Парфенон представлял собою дорический периптер, т. е. прямоугольник, отовсюду окруженный колоннадой; вдоль длинных сторон (69, 54 м) стояло по 17 колонн, вдоль коротких (30, 89 м) — по 8. Святилище со статуей богини (целла, или наос) разделялось на части П-образной двухъярусной колоннадой, огибавшей статую сзади. Свет проникал через двери и, быть может, просачивался через мраморные плиты крыши и потолка. В этот дорический храм архитекторы внесли некоторые „поправки“, которые, ничего не отняв от импозантности целого, сообщили ему исключительную стройность и соразмерность. Эти поправки основаны на точном знании оптических эффектов, материала, освещения и корригируют ошибки человеческого глаза. Так, к примеру, колонны были поставлены не строго вертикально, а несколько наклонены внутрь (продолжения их осей встречаются где-то на высоте примерно двух километров), что создавало иллюзию большей устойчивости. Скульптура декорировала храм и снаружи и изнутри. Фриз внешней колоннады был убран горельефными метопами (отдельными прямоугольными группами) на темы битвы богов и гигантов и сражений греков с кентаврами и с амазонками. Внутри стены украшала непрерывная лента барельефного фриза (такой фриз характерен уже для ионического ордера), изображавшего шествие на празднике Великих Панафиней. Многофигурные круглые скульптуры фронтонов — „Рождение Афины“ (восточный фронтон), „Спор Афины с Посейдоном из-за Аттики“ (западный фронтон). Художественные достоинства сохранившихся фрагментов весьма неодинаковы.

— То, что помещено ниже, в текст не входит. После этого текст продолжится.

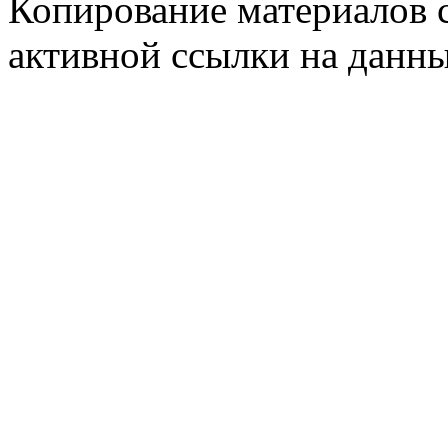
Копирование материалов с
активной ссылки на данны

Парфенон стоял просторно, окруженный широкой площадью, которая была необходима для толпы, заливавшей Акрополь во время празднеств. Но едва ли чисто утилитарные цели преследовали планировщики, едва ли можно сомневаться, что они предвидели эстетический эффект — четкие, величавые контуры на свободном, ничем не стесненном фоне — и добивались его.
Вслед за Парфеноном были выстроены Пропилеи („Предвратие“) — вход на Акрополь (437—432 гг.). Их автором был Мнесикл. Смешение ордеров, заметное уже в Парфеноне, здесь намного сильнее. Высказывается догадка, что это связано с ростом антиспартанских настроений и „ионического национализма“ в предвоенные годы. Правда, это не более чем догадка, но оба здания, сооруженные на Акрополе во время войны — храм Победы Бескрылой Калликрата и Эрехтейон (двойной храм Афины и Посейдона — Эрехтея) неизвестного архитектора, — исполнены в чисто ионическом стиле. Вполне разумной представляется и другая гипотеза — что война, тяжелый урон, ею нанесенный, и громадные расходы внесли свои коррективы в первоначальный план застройки Акрополя. Быть может, без этих корректив весь комплекс был бы еще совершеннее, хотя, судя по безудержности похвал, звучащих вот уже более двух тысячелетий, это невозможно.